GIVEN INFORMATION:
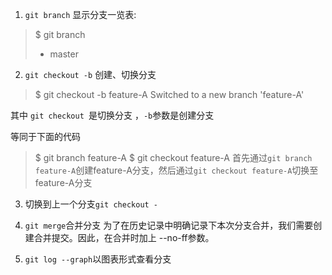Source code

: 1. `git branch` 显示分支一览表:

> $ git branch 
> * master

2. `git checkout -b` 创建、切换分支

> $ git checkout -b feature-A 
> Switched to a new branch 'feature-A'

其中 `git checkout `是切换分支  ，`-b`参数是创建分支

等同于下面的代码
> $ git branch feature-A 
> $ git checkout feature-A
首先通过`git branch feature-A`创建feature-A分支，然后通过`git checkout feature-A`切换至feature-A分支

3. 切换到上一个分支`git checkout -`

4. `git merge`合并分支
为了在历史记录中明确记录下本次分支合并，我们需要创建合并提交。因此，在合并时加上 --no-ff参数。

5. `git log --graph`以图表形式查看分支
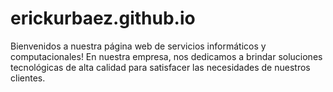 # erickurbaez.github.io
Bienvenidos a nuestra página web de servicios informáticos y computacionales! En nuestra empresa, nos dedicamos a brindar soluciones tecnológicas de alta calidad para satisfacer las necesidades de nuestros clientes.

==

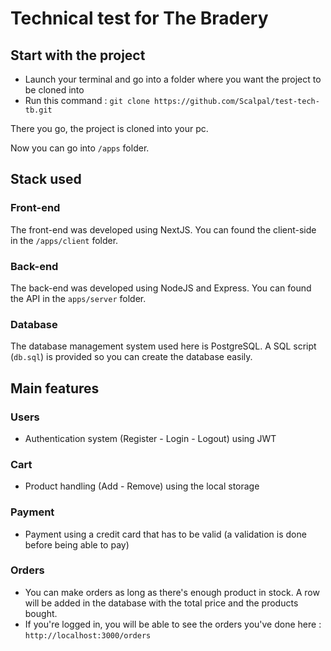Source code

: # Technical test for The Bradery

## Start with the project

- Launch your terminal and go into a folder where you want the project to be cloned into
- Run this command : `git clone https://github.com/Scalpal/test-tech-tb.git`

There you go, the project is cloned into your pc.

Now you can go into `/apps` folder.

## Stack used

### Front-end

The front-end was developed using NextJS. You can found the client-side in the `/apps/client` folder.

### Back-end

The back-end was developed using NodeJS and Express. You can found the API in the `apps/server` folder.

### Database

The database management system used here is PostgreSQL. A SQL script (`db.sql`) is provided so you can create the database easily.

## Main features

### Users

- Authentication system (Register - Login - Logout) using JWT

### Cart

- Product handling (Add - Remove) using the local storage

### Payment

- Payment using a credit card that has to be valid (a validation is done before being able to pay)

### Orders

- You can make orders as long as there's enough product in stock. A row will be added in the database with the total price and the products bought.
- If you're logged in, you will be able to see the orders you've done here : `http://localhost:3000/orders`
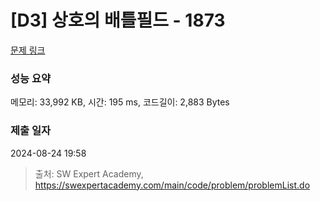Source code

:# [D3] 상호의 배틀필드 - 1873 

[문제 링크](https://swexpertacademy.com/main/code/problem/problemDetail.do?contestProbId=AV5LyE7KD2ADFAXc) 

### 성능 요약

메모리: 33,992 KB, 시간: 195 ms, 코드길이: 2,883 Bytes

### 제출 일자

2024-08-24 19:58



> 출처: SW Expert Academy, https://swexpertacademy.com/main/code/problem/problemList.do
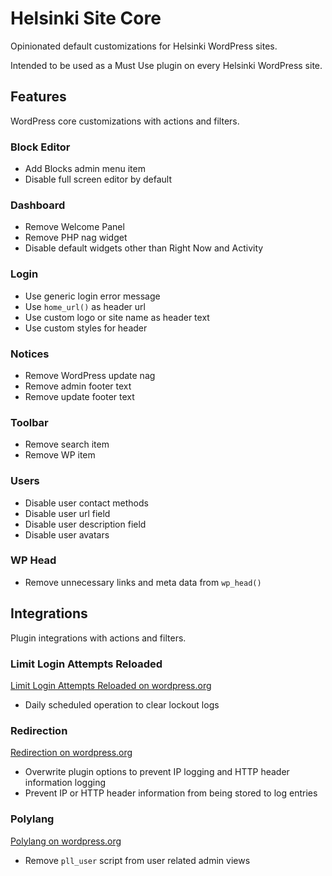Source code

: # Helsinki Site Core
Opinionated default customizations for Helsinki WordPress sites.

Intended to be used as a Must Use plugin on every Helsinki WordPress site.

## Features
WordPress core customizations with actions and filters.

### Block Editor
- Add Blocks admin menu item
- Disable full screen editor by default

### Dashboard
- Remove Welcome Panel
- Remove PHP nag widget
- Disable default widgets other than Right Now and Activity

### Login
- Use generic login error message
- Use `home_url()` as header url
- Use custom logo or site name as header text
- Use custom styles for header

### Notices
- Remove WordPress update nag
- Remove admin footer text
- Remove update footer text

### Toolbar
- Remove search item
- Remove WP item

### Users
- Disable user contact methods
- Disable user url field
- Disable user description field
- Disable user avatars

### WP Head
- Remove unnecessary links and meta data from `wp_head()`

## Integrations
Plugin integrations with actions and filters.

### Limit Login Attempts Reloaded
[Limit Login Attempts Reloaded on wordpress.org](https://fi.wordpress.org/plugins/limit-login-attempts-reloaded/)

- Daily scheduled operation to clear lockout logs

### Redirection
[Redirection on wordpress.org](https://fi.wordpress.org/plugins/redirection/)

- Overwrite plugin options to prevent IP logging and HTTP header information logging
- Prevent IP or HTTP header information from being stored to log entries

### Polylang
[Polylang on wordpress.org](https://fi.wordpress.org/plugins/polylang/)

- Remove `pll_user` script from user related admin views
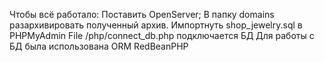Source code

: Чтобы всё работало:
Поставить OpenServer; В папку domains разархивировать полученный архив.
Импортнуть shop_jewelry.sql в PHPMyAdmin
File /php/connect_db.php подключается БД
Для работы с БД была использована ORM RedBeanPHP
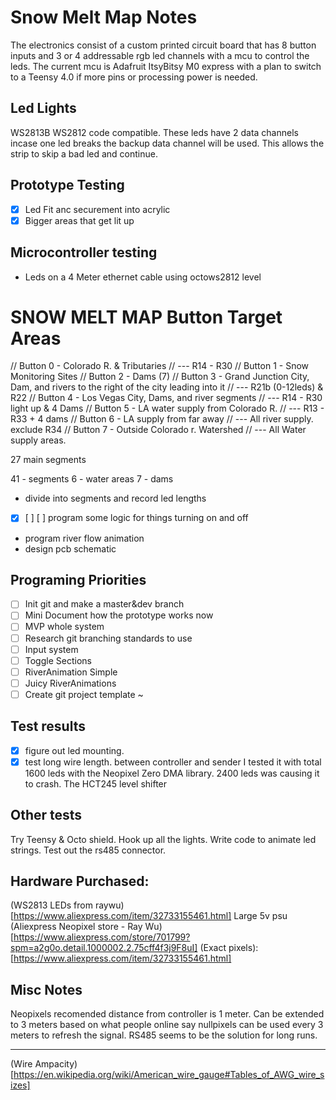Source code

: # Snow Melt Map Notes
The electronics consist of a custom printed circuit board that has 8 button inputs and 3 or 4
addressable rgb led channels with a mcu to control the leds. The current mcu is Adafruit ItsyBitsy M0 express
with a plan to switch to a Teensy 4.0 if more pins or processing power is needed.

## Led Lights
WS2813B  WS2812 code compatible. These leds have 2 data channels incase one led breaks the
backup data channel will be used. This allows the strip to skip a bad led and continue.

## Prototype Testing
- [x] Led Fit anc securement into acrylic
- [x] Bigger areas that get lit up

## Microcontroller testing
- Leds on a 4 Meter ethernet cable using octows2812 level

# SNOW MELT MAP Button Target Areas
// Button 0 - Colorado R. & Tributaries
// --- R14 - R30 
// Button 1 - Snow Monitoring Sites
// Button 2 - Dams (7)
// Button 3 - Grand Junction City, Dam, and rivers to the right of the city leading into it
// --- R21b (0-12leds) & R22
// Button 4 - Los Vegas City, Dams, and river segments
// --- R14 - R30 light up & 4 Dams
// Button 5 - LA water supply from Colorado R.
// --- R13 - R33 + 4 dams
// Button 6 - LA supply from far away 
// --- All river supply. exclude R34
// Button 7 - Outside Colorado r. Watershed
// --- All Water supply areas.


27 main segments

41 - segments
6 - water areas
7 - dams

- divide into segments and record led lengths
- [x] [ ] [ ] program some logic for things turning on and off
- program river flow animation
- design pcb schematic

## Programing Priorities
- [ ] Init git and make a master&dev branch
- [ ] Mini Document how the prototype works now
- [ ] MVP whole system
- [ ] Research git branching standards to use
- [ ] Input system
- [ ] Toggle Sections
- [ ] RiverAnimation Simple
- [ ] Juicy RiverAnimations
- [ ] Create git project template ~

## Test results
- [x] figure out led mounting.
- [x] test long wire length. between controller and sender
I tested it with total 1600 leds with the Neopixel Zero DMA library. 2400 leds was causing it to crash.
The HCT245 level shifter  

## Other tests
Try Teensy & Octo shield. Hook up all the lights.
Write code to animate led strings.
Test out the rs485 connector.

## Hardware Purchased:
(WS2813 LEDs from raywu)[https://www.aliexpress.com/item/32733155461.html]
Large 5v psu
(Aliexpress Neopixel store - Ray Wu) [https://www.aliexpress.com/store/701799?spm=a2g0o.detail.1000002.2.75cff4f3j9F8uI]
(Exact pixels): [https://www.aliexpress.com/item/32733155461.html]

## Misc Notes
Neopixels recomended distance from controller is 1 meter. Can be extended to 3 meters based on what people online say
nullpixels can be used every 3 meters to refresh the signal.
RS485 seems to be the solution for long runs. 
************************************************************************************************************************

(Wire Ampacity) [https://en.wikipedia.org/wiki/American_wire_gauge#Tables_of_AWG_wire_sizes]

WHAT TO DO: Lines in the records that hold the word "found" are to be counted; give only the total.

PROBLEM SOLUTION: 2